Wei Dai’s reply (December 7)
Wei Dai replied to Back’s critique on December 7, 1998, conceding that “b-money will at most be a niche currency/contract enforcement mechanism” and revealing a partial retreat from earlier crypto-anarchist positions: “I now tend to think that the government monopoly of force is a net benefit.” Dai also raised price stability, business cycles, and optimal inflation rates as open questions for any wider-adoption monetary system.
Mapping Back’s 1998 issues to Bitcoin’s design ten years later
The table below is the editor’s structured comparison.

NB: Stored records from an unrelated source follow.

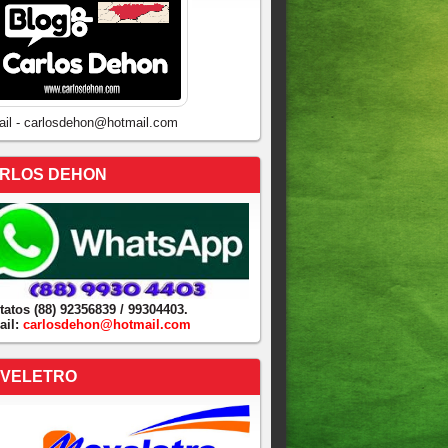
ail - carlosdehon@hotmail.com
RLOS DEHON
tatos (88) 92356839 / 99304403.
ail:
carlosdehon@hotmail.com
VELETRO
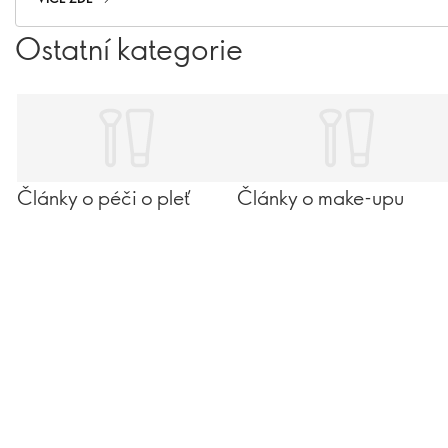
parfumerie – zde najdete vše, co potřebujete, abyste
Ostatní kategorie
mluvili (a voněli) jako opravdový znalec. Posuňte se dál a
posuňte svou znalost parfémů na vyšší úroveň…
Články o péči o pleť
Články o make-upu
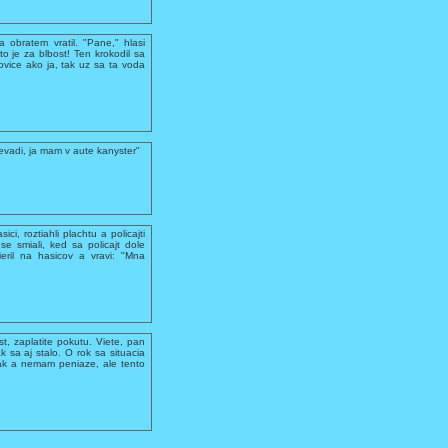
 obratem vratil. "Pane," hlasi
 to je za blbost! Ten krokodil sa
ovice ako ja, tak uz sa ta voda
evadi, ja mam v aute kanyster"
ci, roztiahli plachtu a policajti
se smiali, ked sa policajt dole
ieril na hasicov a vravi: "Mna
ost, zaplatite pokutu. Viete, pan
 sa aj stalo. O rok sa situacia
olak a nemam peniaze, ale tento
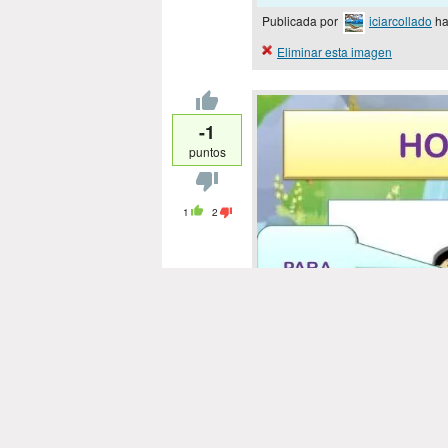
Publicada por
iciarcollado
ha
Eliminar esta imagen
-1
puntos
1
2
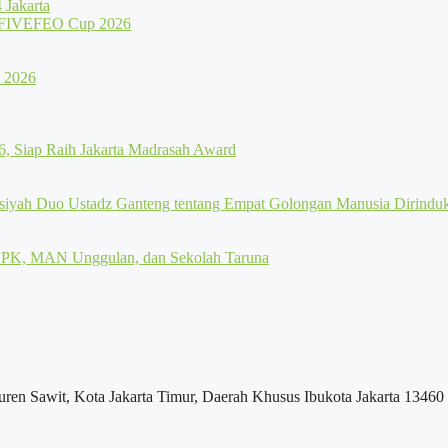
Jakarta
uren Sawit, Kota Jakarta Timur, Daerah Khusus Ibukota Jakarta 13460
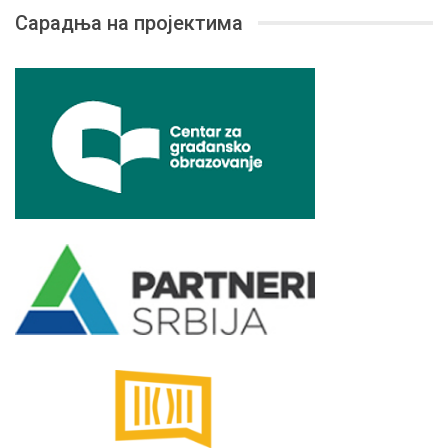
Сарадња на пројектима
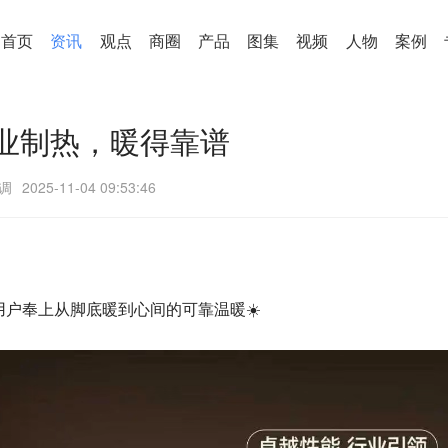
首页
资讯
观点
商圈
产品
图集
视频
人物
案例
业制热，暖得靠谱
调
2025-11-04 09:53:46
户奉上从脚底暖到心间的可靠温暖☀️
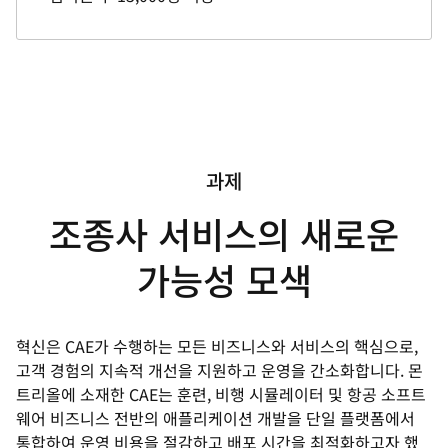
과제
조종사 서비스의 새로운
가능성 모색
혁신은 CAE가 수행하는 모든 비즈니스와 서비스의 핵심으로,
고객 경험의 지속적 개선을 지원하고 운영을 간소화합니다. 몬
트리올에 소재한 CAE는 훈련, 비행 시뮬레이터 및 항공 소프트
웨어 비즈니스 전반의 애플리케이션 개발을 단일 플랫폼에서
통합하여 운영 비용을 절감하고 배포 시간을 최적화하고자 했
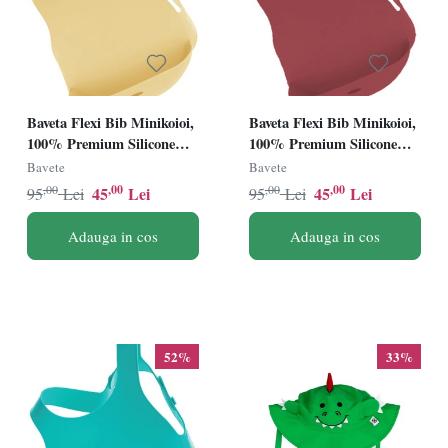
Baveta Flexi Bib Minikoioi,
Baveta Flexi Bib Minikoioi,
100% Premium Silicone
100% Premium Silicone
â€“ Mellow Yellow
â€“ Velvet Rose
Bavete
Bavete
,00
,00
,00
,00
45
Lei
45
Lei
95
Lei
95
Lei
Adauga in cos
Adauga in cos
52%
33%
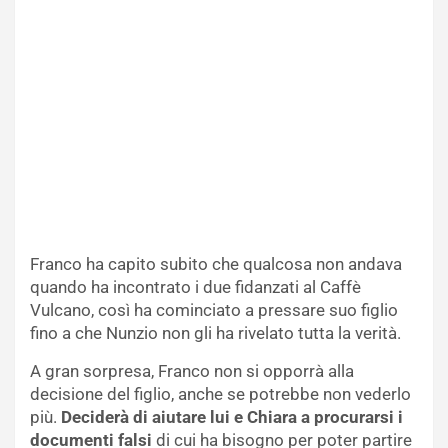
Franco ha capito subito che qualcosa non andava
quando ha incontrato i due fidanzati al Caffè
Vulcano, così ha cominciato a pressare suo figlio
fino a che Nunzio non gli ha rivelato tutta la verità.
A gran sorpresa, Franco non si opporrà alla
decisione del figlio, anche se potrebbe non vederlo
più.
Deciderà di aiutare lui e Chiara a procurarsi i
documenti falsi
di cui ha bisogno per poter partire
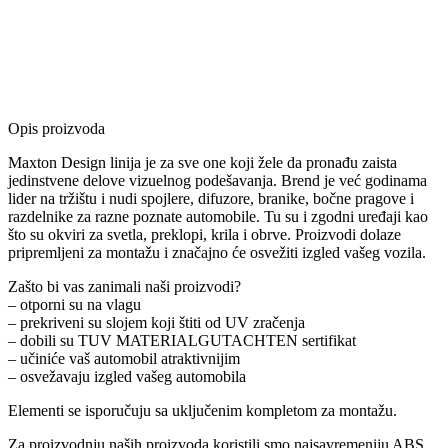
Opis proizvoda
Maxton Design linija je za sve one koji žele da pronađu zaista
jedinstvene delove vizuelnog podešavanja. Brend je već godinama
lider na tržištu i nudi spojlere, difuzore, branike, bočne pragove i
razdelnike za razne poznate automobile. Tu su i zgodni uređaji kao
što su okviri za svetla, preklopi, krila i obrve. Proizvodi dolaze
pripremljeni za montažu i značajno će osvežiti izgled vašeg vozila.
Zašto bi vas zanimali naši proizvodi?
– otporni su na vlagu
– prekriveni su slojem koji štiti od UV zračenja
– dobili su TUV MATERIALGUTACHTEN sertifikat
– učiniće vaš automobil atraktivnijim
– osvežavaju izgled vašeg automobila
Elementi se isporučuju sa uključenim kompletom za montažu.
Za proizvodnju naših proizvoda koristili smo najsavremeniju ABS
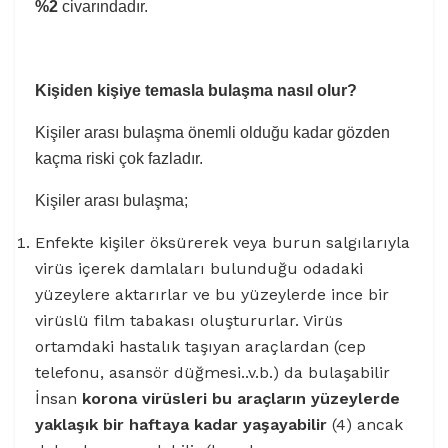
%2
civarındadır.
Kişiden kişiye temasla bulaşma nasıl olur?
Kişiler arası bulaşma önemli olduğu kadar gözden
kaçma riski çok fazladır.
Kişiler arası bulaşma;
Enfekte kişiler öksürerek veya burun salgılarıyla
virüs içerek damlaları bulunduğu odadaki
yüzeylere aktarırlar ve bu yüzeylerde ince bir
virüslü film tabakası oluştururlar. Virüs
ortamdaki hastalık taşıyan araçlardan (cep
telefonu, asansör düğmesi..v.b.) da bulaşabilir
İnsan
korona virüsleri bu araçların yüzeylerde
yaklaşık bir haftaya kadar yaşayabilir
(4) ancak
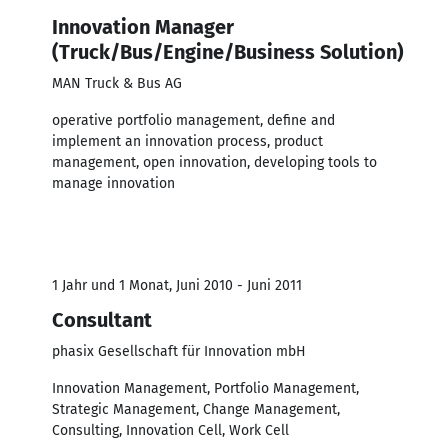
Innovation Manager
(Truck/Bus/Engine/Business Solution)
MAN Truck & Bus AG
operative portfolio management, define and
implement an innovation process, product
management, open innovation, developing tools to
manage innovation
1 Jahr und 1 Monat, Juni 2010 - Juni 2011
Consultant
phasix Gesellschaft für Innovation mbH
Innovation Management, Portfolio Management,
Strategic Management, Change Management,
Consulting, Innovation Cell, Work Cell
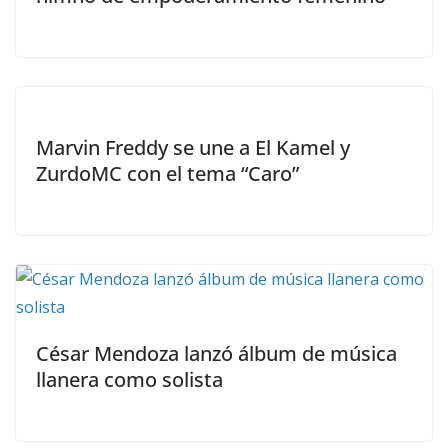
Marvin Freddy se une a El Kamel y
ZurdoMC con el tema “Caro”
César Mendoza lanzó álbum de música
llanera como solista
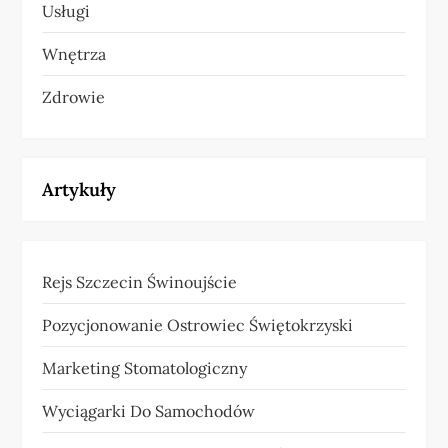
Usługi
Wnętrza
Zdrowie
Artykuły
Rejs Szczecin Świnoujście
Pozycjonowanie Ostrowiec Świętokrzyski
Marketing Stomatologiczny
Wyciągarki Do Samochodów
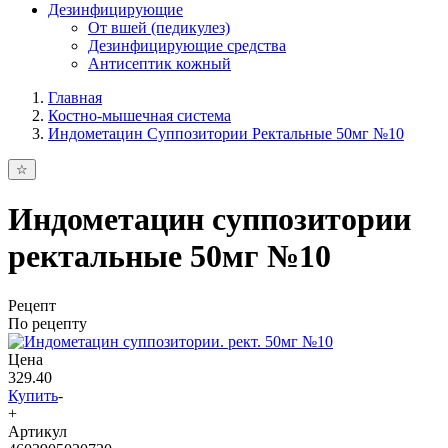
Дезинфицирующие
От вшей (педикулез)
Дезинфицирующие средства
Антисептик кожный
Главная
Костно-мышечная система
Индометацин Суппозитории Ректальные 50мг №10
Индометацин суппозитории
ректальные 50мг №10
Рецепт
По рецепту
Цена
329.40
Купить
-
+
Артикул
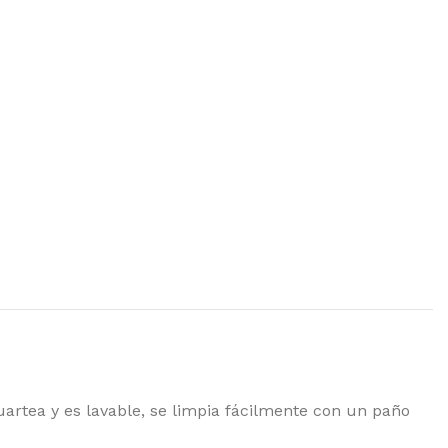
uartea y es lavable, se limpia fácilmente con un paño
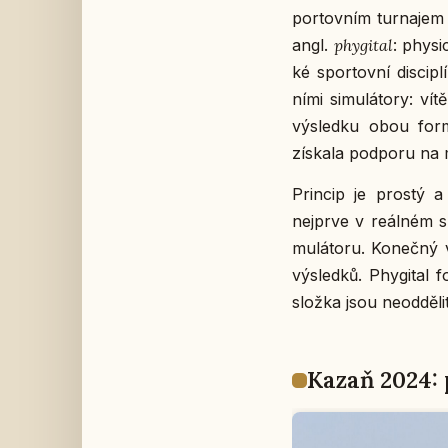
por­tov­ním tur­na­jem
angl.
phy­gi­tal
: phy­s­i
ké spor­tov­ní dis­ci­plí
ní­mi si­mu­lá­to­ry: v
vý­sled­ku obou for­
zís­ka­la pod­po­ru na 
Prin­cip je prostý a 
nej­pr­ve v re­ál­ném 
mu­lá­to­ru. Ko­neč­
vý­sled­ků. Phy­gi­tal f
složka jsou ne­od­dě­li­
Kazaň 2024: p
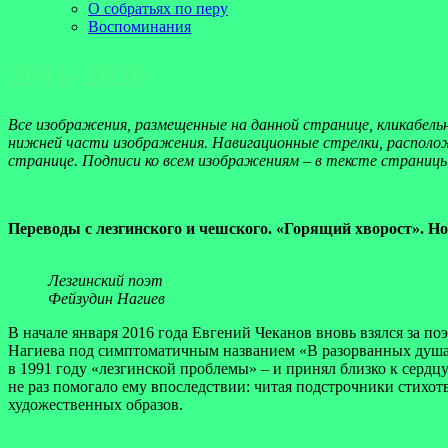
О собратьях по перу
Воспоминания
2016-2020
Все изображения, размещенные на данной странице, кликабель
нижней части изображения. Навигационные стрелки, располож
странице. Подписи ко всем изображениям – в тексте страницы
Переводы с лезгинского и чешского. «Горящий хворост». Н
Лезгинский поэт
Фейзудин Нагиев
В начале января 2016 года Евгений Чеканов вновь взялся за п
Нагиева под симптоматичным названием «В разорванных душах
в 1991 году «лезгинской проблемы» – и принял близко к сердц
не раз помогало ему впоследствии: читая подстрочники стихо
художественных образов.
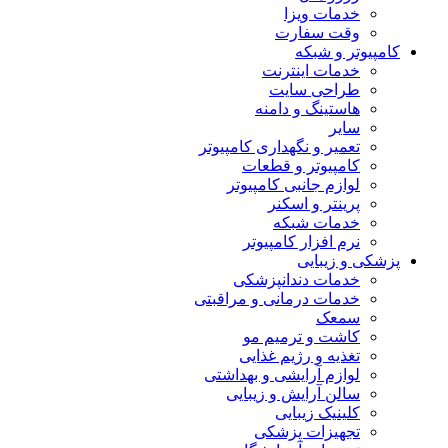
خدمات ویزا
وقت سفارت
کامپیوتر و شبکه
خدمات اینترنت
طراحی سایت
هاستینگ و دامنه
سایر
تعمیر و نگهداری کامپیوتر
کامپیوتر و قطعات
لوازم جانبی کامپیوتر
پرینتر و اسکنر
خدمات شبکه
نرم افزار کامپیوتر
پزشکی و زیبایی
خدمات دندانپزشکی
خدمات درمانی و مراقبتی
سمعک
کاشت و ترمیم مو
تغذیه و رژیم غذایی
لوازم آرایشی و بهداشتی
سالن آرایش و زیبایی
کلینیک زیبایی
تجهیزات پزشکی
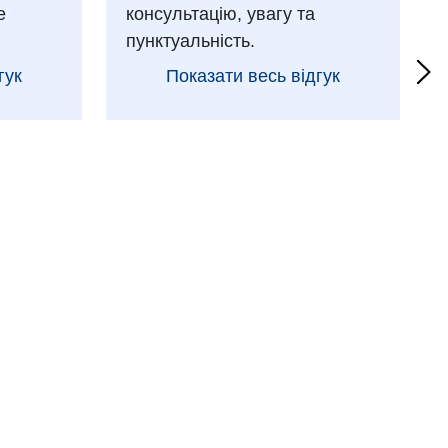
е
консультацію, увагу та
пунктуальність.
гук
Показати весь відгук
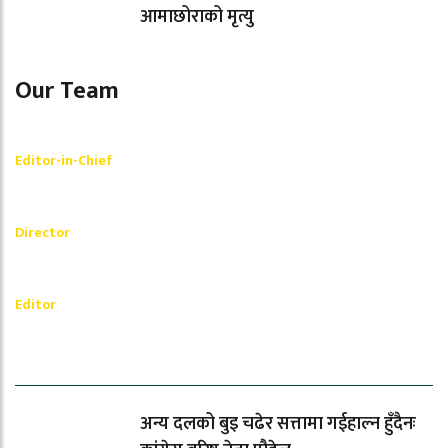
आमाछोराको मृत्यु
Our Team
Shishir Simkhada
Editor-in-Chief
_________
Akash Banjara
Director
_________
Ramesh Regmi
Editor
धेरैले पढेको
अन्य दलको बुइ चढेर सत्तामा गईहाल्न हुँदैनः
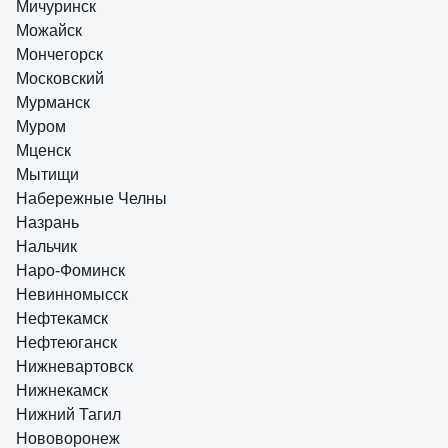
Мичуринск
Можайск
Мончегорск
Московский
Мурманск
Муром
Мценск
Мытищи
Набережные Челны
Назрань
Нальчик
Наро-Фоминск
Невинномысск
Нефтекамск
Нефтеюганск
Нижневартовск
Нижнекамск
Нижний Тагил
Нововоронеж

| Back 1998-12-06 issue | Bitcoin’s resolution |
|---|---|
| ❶ Moore’s-Law mint-cost decline → inflation pressure | Difficulty adjustment — re-targeted every 2016 blocks to keep block-time approximately constant against compute-power growth, decoupling mint-rate from hardware-cost decline |
| ❷ Borrowed-resource exploitation (CPU on machines the user does not own) | Indirectly neutralised — the mining-economics shift to ASIC-dominant hardware (see ❹) made general-purpose-CPU borrowing structurally uncompetitive; the vector was retired by a different system property, not by direct mitigation |
| ❸ Transaction linkability (“pseudonymity, not unlinkable anonymity”) | Persists at the base layer — Bitcoin’s UTXO graph remains publicly traceable, and address-clustering / chain-analysis tooling operationalise the linkability Back identified; privacy-layer protocols exist as opt-in mitigations rather than base-layer fixes |
| ❹ Economy-of-scale custom-hardware advantage | Unresolved — surfaced later as the mining-ASIC concentration question in Bitcoin’s operational history |
| ❺ Fiat on-ramp privacy leakage | Reinforced by regulation — modern AML / KYC frameworks require regulated fiat-onramps to verify identity, formalising the privacy gap Back named rather than closing it |
| ❻ Fiat off-ramp identity exposure | Same regulatory frame as ❺ — withdrawal-compliance requirements at regulated venues extend the same identification requirement to exit |
| ❼ Resource-waste overhead equivalent to circulating value | Live debate — the energy-consumption critique that has continued to attach to Bitcoin’s proof-of-work since launch |
| Central proposal: “to create value you burn CPU time, just like with hashcash” | Bitcoin’s central mechanism — Bitcoin couples a Hashcash-style PoW primitive with a decentralized digital-cash ledger and uses block-subsidy issuance for mint allocation |
This December 1998 critique is read closely by three later analyses. The Adam Back identity hypothesis treats Back’s enumerated seven issues as load-bearing evidence — §2.4 maps each issue onto how Bitcoin later resolves it, and §3.1 uses the same enumeration as the documented third-party reading the hypothesis must explain away. The fixed-supply vs adjustable-money analysis reads the same critique from a complementary angle, treating it as the documented cypherpunk monetary debate against which Bitcoin’s eventual fixed-supply choice was made. The cypherpunk-independent-arrival analysis reads Back’s central proposal — “to create value you burn CPU time, just like with hashcash” — as the specific proof-of-work-as-value configuration Satoshi reached and implemented without the channel that had already named it.